Some agents can be excluded based on this patient’s characteristics. His AFP is not ≥ 400 ng/mL, so ramucirumab would not be recommended. I would likely transition to sorafenib or lenvatinib. This patient does have extrahepatic spread and a portal vein thrombus, which means they would have been excluded from the REFLECT study of lenvatinib. However, I think lenvatinib is a more potent TKI than sorafenib, demonstrating a higher objective response rate. I would likely try lenvatinib in this patient, but I could not fault anyone who would consider sorafenib or cabozantinib for this patient as well.
In general, patients who have intermediate disease that has progressed on locoregional treatment should be transitioned to systemic treatment before they decompensate. For patients receiving locoregional treatment who develop new lesions in other parts of the liver, careful consideration should be given to whether those patients should get another chemoembolization or transition to systemic treatments, which have been shown to improve survival.
We have seen that appropriate sequencing of effective agents can improve outcomes. In the context of the RESORCE study, again in a clinical trial population, OS for patients who received the sequence of sorafenib followed by regorafenib was 26 months. This is truly a new era in treating patients with advanced liver cancer. I suspect this survival will be confirmed, if not improved upon, with new active regimens in our armamentarium.

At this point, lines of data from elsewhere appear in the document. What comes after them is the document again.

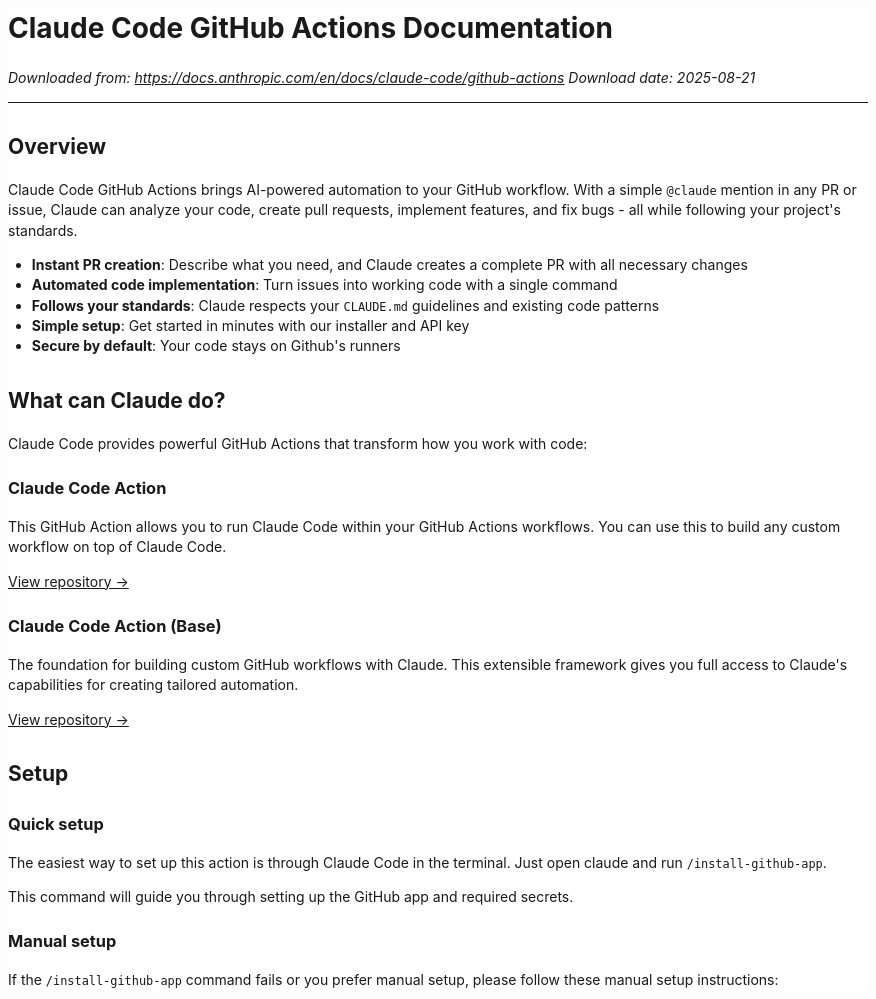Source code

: # Claude Code GitHub Actions Documentation

*Downloaded from: https://docs.anthropic.com/en/docs/claude-code/github-actions*
*Download date: 2025-08-21*

---

## Overview

Claude Code GitHub Actions brings AI-powered automation to your GitHub workflow. With a simple `@claude` mention in any PR or issue, Claude can analyze your code, create pull requests, implement features, and fix bugs - all while following your project's standards.

- **Instant PR creation**: Describe what you need, and Claude creates a complete PR with all necessary changes
- **Automated code implementation**: Turn issues into working code with a single command
- **Follows your standards**: Claude respects your `CLAUDE.md` guidelines and existing code patterns
- **Simple setup**: Get started in minutes with our installer and API key
- **Secure by default**: Your code stays on Github's runners

## What can Claude do?

Claude Code provides powerful GitHub Actions that transform how you work with code:

### Claude Code Action

This GitHub Action allows you to run Claude Code within your GitHub Actions workflows. You can use this to build any custom workflow on top of Claude Code.

[View repository →](https://github.com/anthropics/claude-code-action)

### Claude Code Action (Base)

The foundation for building custom GitHub workflows with Claude. This extensible framework gives you full access to Claude's capabilities for creating tailored automation.

[View repository →](https://github.com/anthropics/claude-code-base-action)

## Setup

### Quick setup

The easiest way to set up this action is through Claude Code in the terminal. Just open claude and run `/install-github-app`.

This command will guide you through setting up the GitHub app and required secrets.

### Manual setup

If the `/install-github-app` command fails or you prefer manual setup, please follow these manual setup instructions:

After a decade with only one positive phase III study of a systemic therapy (sorafenib) for patients with advanced liver cancer, we have now had 5 recent positive phase III studies. These include studies of regorafenib, lenvatinib, cabozantinib, and ramucirumab and then, this year, practice-changing data with atezolizumab plus bevacizumab in the frontline setting.
Level 1 evidence is still lacking for single-agent immune checkpoint inhibitors, although nivolumab and pembrolizumab have accelerated approval in the second-line setting and strong signals confirming their activity were observed in the CheckMate 459 and KEYNOTE 240 studies, although neither trial met their statistical endpoints.
The future, in my opinion, will include combination therapies. High response rates have been observed with immune checkpoint inhibitors when these are combined with TKIs and PD-1 inhibitors in combination with CTLA-4 inhibitors. These data are very provocative and we eagerly await phase III data with these combinations.
It is a very exciting time for our patients with advanced HCC, and I think we will continue to see progress in the near future.